Algérie : Un islamologue condamné à 3 ans de prison ferme pour “offense à l’islam”

Saïd Djabelkhir, un éminent journaliste, écrivain et islamologue algérien, spécialiste du soufisme, un courant mystique et ésotérique de l’islam, a été condamné jeudi 22 avril par un tribunal d’Alger à une peine de 3 ans de prison ferme pour “offense au dogme et aux préceptes de l’islam”.

Il a été poursuivi par un collègue universitaire, professeur d’informatique à Sidi Bel-Abbès (nord-ouest), entouré de 7 avocats. La loi algérienne prévoit entre 3 et 5 ans d’emprisonnement et/ou une amende contre “quiconque offense le prophète ou dénigre le dogme ou les préceptes de l’islam, que ce soit par voie d’écrit, de dessin, de déclaration ou tout autre moyen “.

A l’issue de son procès, Saïd Djabelkhir a exprimé sa surprise face à une peine aussi lourde qu’injustifiée et a déclaré son intention de faire appel et de porter l’affaire en cassation si cela s’avérait nécessaire. Il a également affirmé qu’il continuerait à se battre pour la liberté de conscience : “On a le malheur de faire de la recherche en Algérie. Mais c’est un combat qui doit continuer pour la liberté de conscience, pour la liberté d’opinion et pour la liberté d’expression.” Il a ajouté : “Le combat pour la liberté de conscience est non négociable.”

Un de ses avocats, Me Moumen Chadi, s’est dit “choqué” par ce verdict particulièrement sévère et a dénoncé un vice de forme. “Il n’y a aucune preuve. Le dossier est vide. Nous nous attendions à une relaxe”, a t-il déclaré.

Les détracteurs de l’islamologue lui reprochent d’avoir affirmé dans ses écrits que le sacrifice du mouton existait bien avant l’avènement de l’islam et d’avoir critiqué le mariage de jeunes filles prépubères dans certains milieux musulmans. Il lui est également reproché d’avoir dénigré des versets du Coran et les cinq piliers de l’islam, comme le pèlerinage à La Mecque (le hadj).

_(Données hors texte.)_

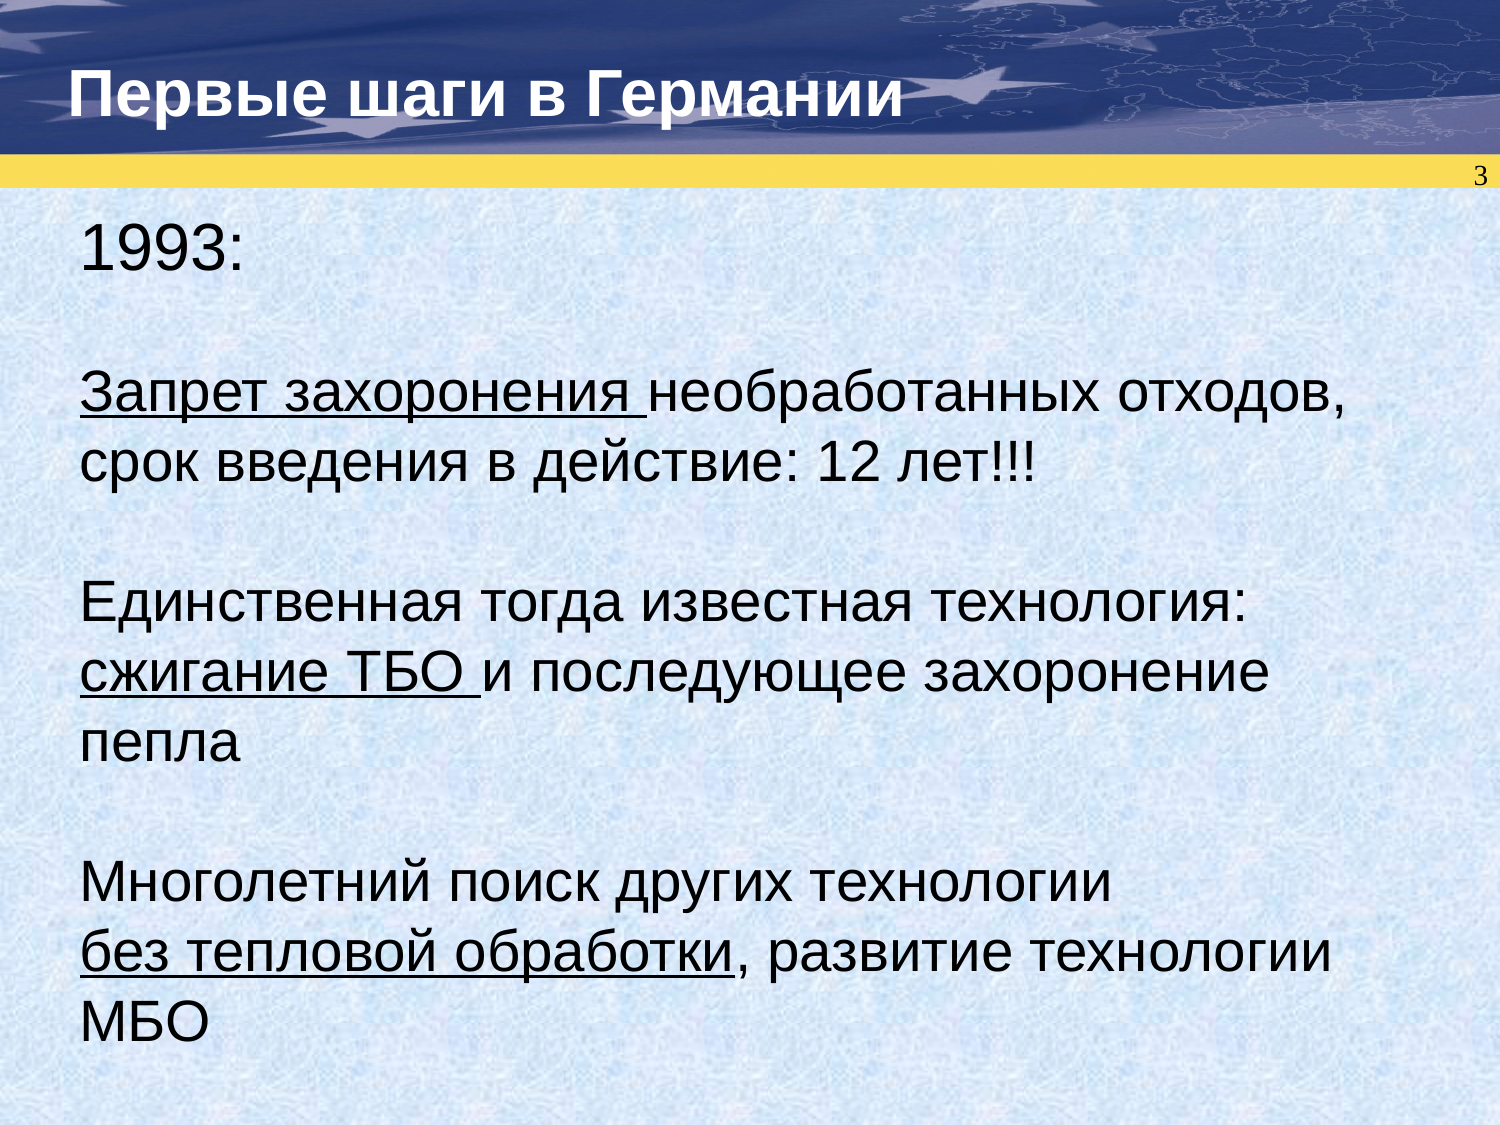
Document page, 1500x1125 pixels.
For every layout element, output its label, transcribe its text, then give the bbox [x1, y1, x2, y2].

text_box 1993: Запрет захоронения необработанных отходов, срок введения в действие: 12 лет!!! Единственная тогда известная технология: сжигание ТБО и последующее захоронение пепла Многолетний поиск других технологии без тепловой обработки, развитие технологии МБО [64, 196, 1424, 1125]
picture [0, 0, 1500, 1125]
slide_number 3 [1426, 148, 1500, 224]
text_box Первые шаги в Германии [53, 42, 1199, 138]
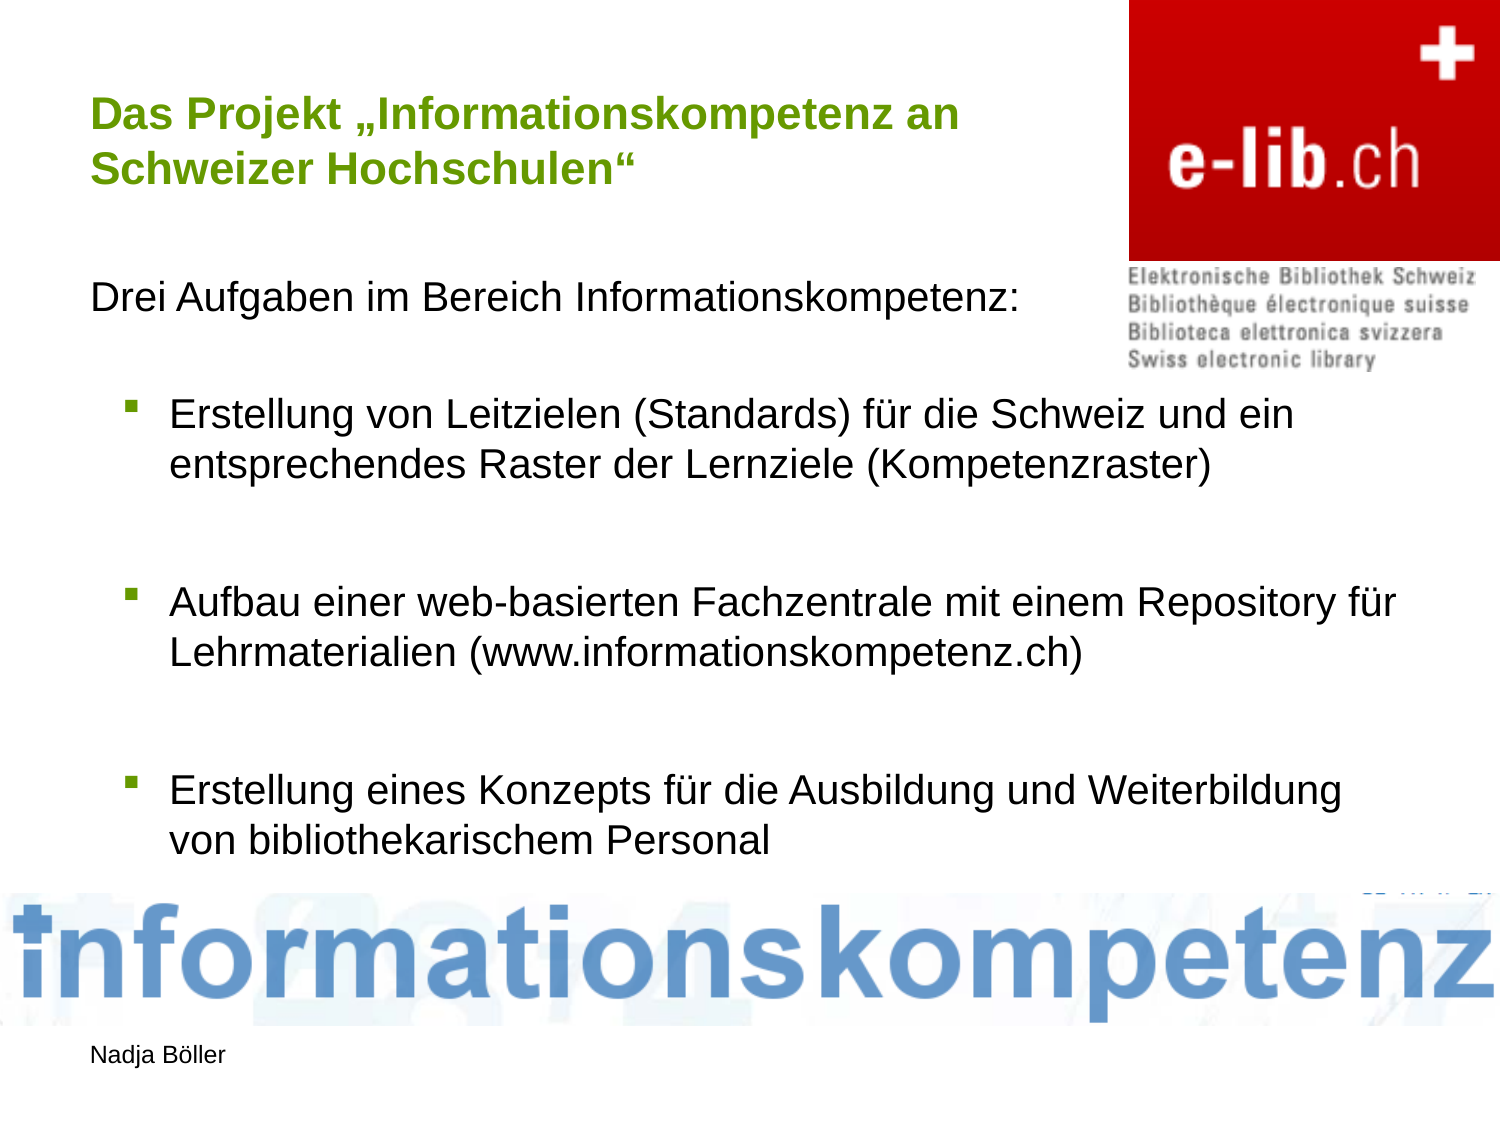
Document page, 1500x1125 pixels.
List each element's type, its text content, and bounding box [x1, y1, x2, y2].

picture [0, 893, 1500, 1027]
picture [1128, 0, 1500, 261]
picture [1127, 266, 1477, 372]
list Drei Aufgaben im Bereich Informationskompetenz: Erstellung von Leitzielen (Standards) für die Schweiz und ein entsprechendes Raster der Lernziele (Kompetenzraster) Aufbau einer web-basierten Fachzentrale mit einem Repository für Lehrmaterialien (www.informationskompetenz.ch) Erstellung eines Konzepts für die Ausbildung und Weiterbildung von bibliothekarischem Personal [74, 262, 1426, 891]
title Das Projekt „Informationskompetenz an Schweizer Hochschulen“ [74, 44, 1123, 233]
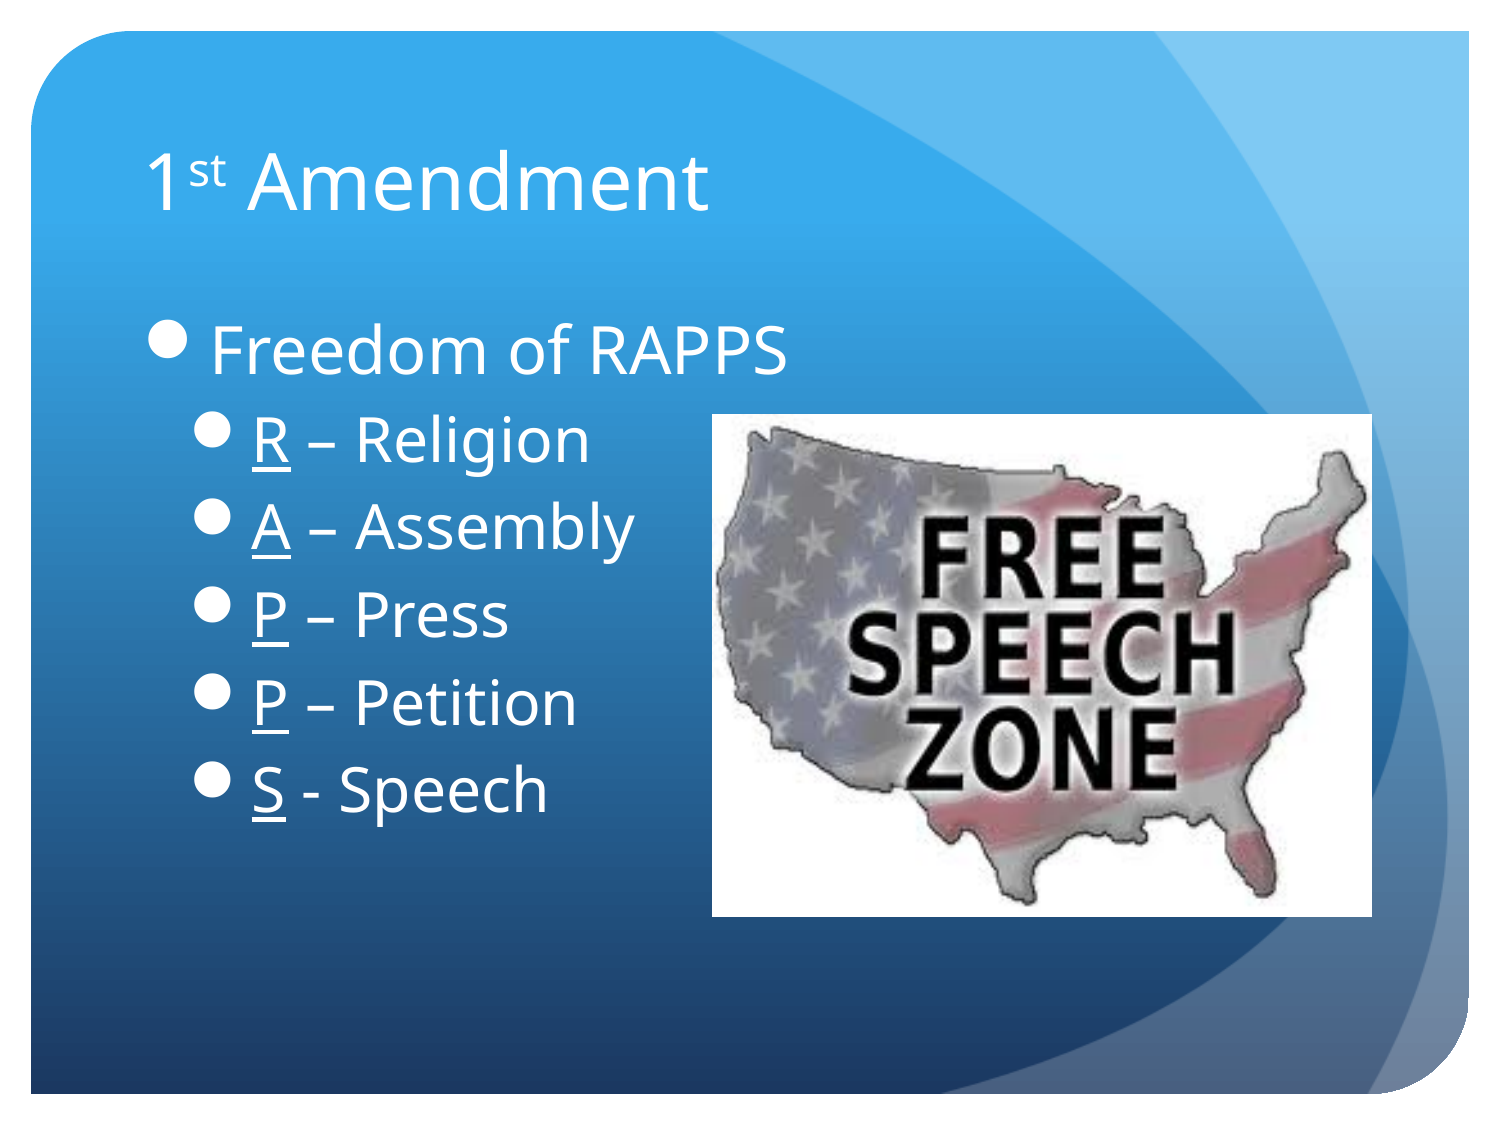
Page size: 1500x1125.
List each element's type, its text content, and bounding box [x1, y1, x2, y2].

picture [24, 30, 1473, 1094]
list Freedom of RAPPS R – Religion A – Assembly P – Press P – Petition S - Speech [127, 299, 1372, 991]
title 1st Amendment [127, 62, 1372, 234]
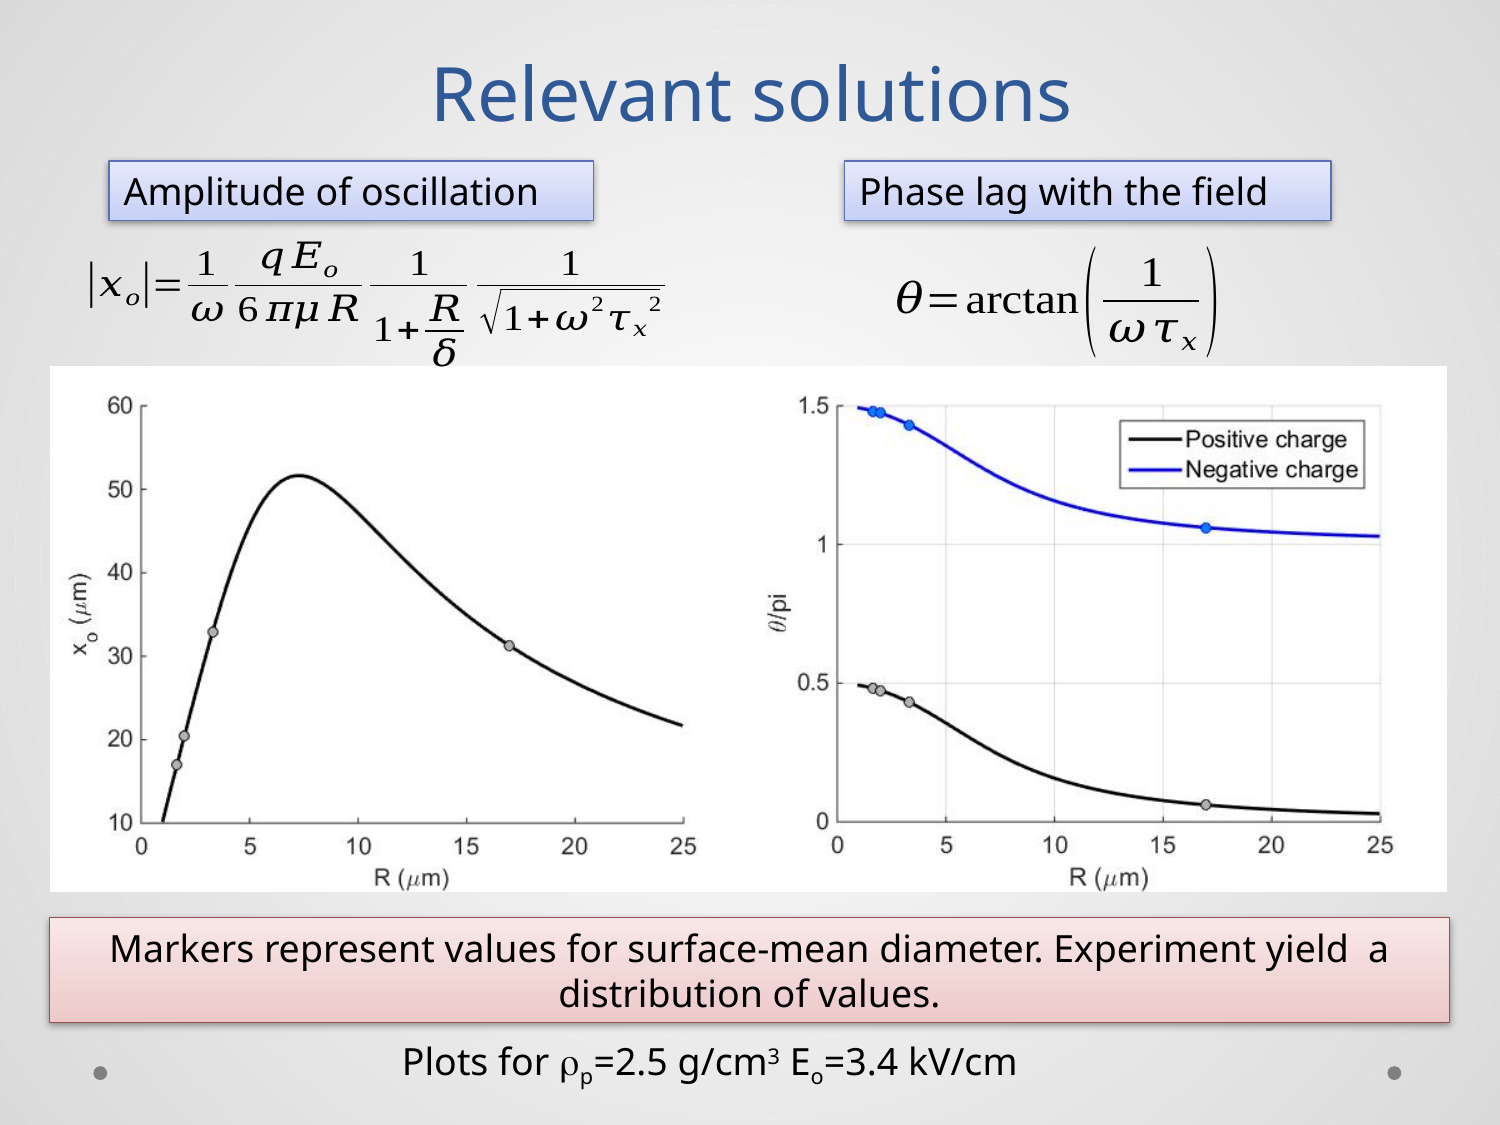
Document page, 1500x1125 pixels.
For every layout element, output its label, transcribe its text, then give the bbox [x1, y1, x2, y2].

Durant son procès qui a eu lieu le 1er avril, il a réfuté l’accusation selon laquelle il aurait porté atteinte à l’islam et a assuré avoir seulement partagé des “réflexions académiques”. Il s’est défendu en disant que l’accusation provenait de “personnes qui n’ont aucune compétence en matière de religion” et a estimé qu’« un très grand effort de réflexion nouvelle sur les textes fondateurs de l’islam est nécessaire car les lectures traditionnelles ne répondent plus aux attentes, besoins et questionnements de l’Homme moderne”, un discours mal perçu dans un pays comme l’Algérie, ou l’islam est religion d’Etat.

Saïd Djabelkhir qui a plus d’une fois été confronté aux islamistes a expliqué lors d’un entretien : “Les wahhabites (partisans d’un courant rigoriste de l’islam) et les salafistes veulent imposer aux musulmans leurs lectures des textes comme étant la vérité absolue et c’est ce que je ne cesse de contester à travers mes écrits.”

De nombreux collègues et hommes politiques algériens lui ont toutefois témoigné leur soutien.

La Ligue algérienne de défense des droits de l’Homme (LADDH) a dénoncé “la criminalisation des idées, du débat et de la recherche académique pourtant garanties par la Constitution”, dans un communiqué intitulé “la dérive de trop”. Tout comme les avocats de l’accusé, la LADDH a mis en garde contre l’utilisation des tribunaux comme “espace de débats religieux” et “refuse que les salles des tribunaux se substituent aux amphithéâtres des universités, et se transforment en tribunaux d’inquisition”, selon Said Salhi, le vice-président de la LADDH.